Required task A: In the thread on Riemann hypothesis names, what does the reply say the "Grand Riemann hypothesis" refers to?

Riemann hypothesis generalization names: extended versus generalized? This is a "names" question. There are two standard directions of generalization of the Riemann hypothesis: one to L-functions (which is used quite a bit in analytic number theory, and for extending density results for primes to Dirichlet primes) and another to Dedekind zeta-functions. Wikipedia says that the version for L-functions is called the GRH and the version of zeta-functions is called the ERH, and other generalizations are called the GRH. But I have seen conflicting terminology in some books and papers, which refer to the L-function version as the ERH and the other version as the GRH.
Which is the more standard convention?
 A: I also agree that the literature is not quite consistent on this topic. I tried to find a published reference on this question and found the following article:
Link
which is Chapter 5 of a book "The Riemann hypothesis : a resource for the afficionado and virtuoso alike", by Peter Borwein, Stephen Choi, Brendan Rooney and Andrea Weirathmueller, published by the Canadian Mathematical Society.
In the reference above, they use GRH for Dirichlet L-series (section 6.2), and ERH for Dedekind zeta functions (section 6.5). However, to make things more complicated:

*

*They mention (in section 6.3) that ERH may be referring to the conjecture for L series of the form
$$\sum_{n=1}^\infty \frac{\left(\frac{n}{p}\right)}{n^s}$$
where $p$ is a prime and $\left(\frac{n}{p}\right)$ is the Legendre symbol. In fact they call this version ERH, and the one for Dedekind zeta functions is called another extended Riemann hypothesis.


*They mention that the "Grand Riemann hypothesis" (which I had never heard of) refers to L functions of automorphic cuspidal representations.
Alvaro

Stored data
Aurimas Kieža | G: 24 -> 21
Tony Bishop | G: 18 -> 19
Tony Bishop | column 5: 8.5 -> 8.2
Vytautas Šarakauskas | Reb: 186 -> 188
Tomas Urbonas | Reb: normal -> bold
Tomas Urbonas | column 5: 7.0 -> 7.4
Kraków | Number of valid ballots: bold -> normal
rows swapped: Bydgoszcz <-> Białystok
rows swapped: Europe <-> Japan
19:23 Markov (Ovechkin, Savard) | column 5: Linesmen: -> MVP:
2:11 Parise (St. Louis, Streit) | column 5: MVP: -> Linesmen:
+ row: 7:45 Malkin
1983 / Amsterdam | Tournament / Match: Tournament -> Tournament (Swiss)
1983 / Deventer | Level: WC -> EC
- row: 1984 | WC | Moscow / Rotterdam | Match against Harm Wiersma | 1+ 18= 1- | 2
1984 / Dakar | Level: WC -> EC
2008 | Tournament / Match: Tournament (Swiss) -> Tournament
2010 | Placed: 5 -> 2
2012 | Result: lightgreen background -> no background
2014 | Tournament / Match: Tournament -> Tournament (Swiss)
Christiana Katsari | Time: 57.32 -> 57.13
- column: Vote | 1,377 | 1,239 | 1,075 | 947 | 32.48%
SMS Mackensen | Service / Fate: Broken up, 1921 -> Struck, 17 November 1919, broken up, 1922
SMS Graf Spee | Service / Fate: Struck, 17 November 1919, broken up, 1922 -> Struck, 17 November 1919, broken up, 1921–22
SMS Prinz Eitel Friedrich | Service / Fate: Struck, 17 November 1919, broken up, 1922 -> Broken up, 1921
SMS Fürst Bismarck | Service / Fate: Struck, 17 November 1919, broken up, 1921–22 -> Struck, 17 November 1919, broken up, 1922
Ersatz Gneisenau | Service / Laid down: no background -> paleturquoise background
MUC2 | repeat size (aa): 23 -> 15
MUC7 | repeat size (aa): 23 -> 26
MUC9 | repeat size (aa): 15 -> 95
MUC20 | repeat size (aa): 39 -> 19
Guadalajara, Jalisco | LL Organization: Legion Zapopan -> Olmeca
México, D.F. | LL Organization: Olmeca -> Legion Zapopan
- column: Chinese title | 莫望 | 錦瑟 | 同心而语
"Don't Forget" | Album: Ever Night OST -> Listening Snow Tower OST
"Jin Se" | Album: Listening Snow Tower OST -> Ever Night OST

Required task B: Quote the lines of the difference records from the first line of the listing through the line containing "row: 7:45 Malkin", inclusive.

Task result A: L functions of automorphic cuspidal representations.

Task result B:
Aurimas Kieža | G: 24 -> 21
Tony Bishop | G: 18 -> 19
Tony Bishop | column 5: 8.5 -> 8.2
Vytautas Šarakauskas | Reb: 186 -> 188
Tomas Urbonas | Reb: normal -> bold
Tomas Urbonas | column 5: 7.0 -> 7.4
Kraków | Number of valid ballots: bold -> normal
rows swapped: Bydgoszcz <-> Białystok
rows swapped: Europe <-> Japan
19:23 Markov (Ovechkin, Savard) | column 5: Linesmen: -> MVP:
2:11 Parise (St. Louis, Streit) | column 5: MVP: -> Linesmen:
+ row: 7:45 Malkin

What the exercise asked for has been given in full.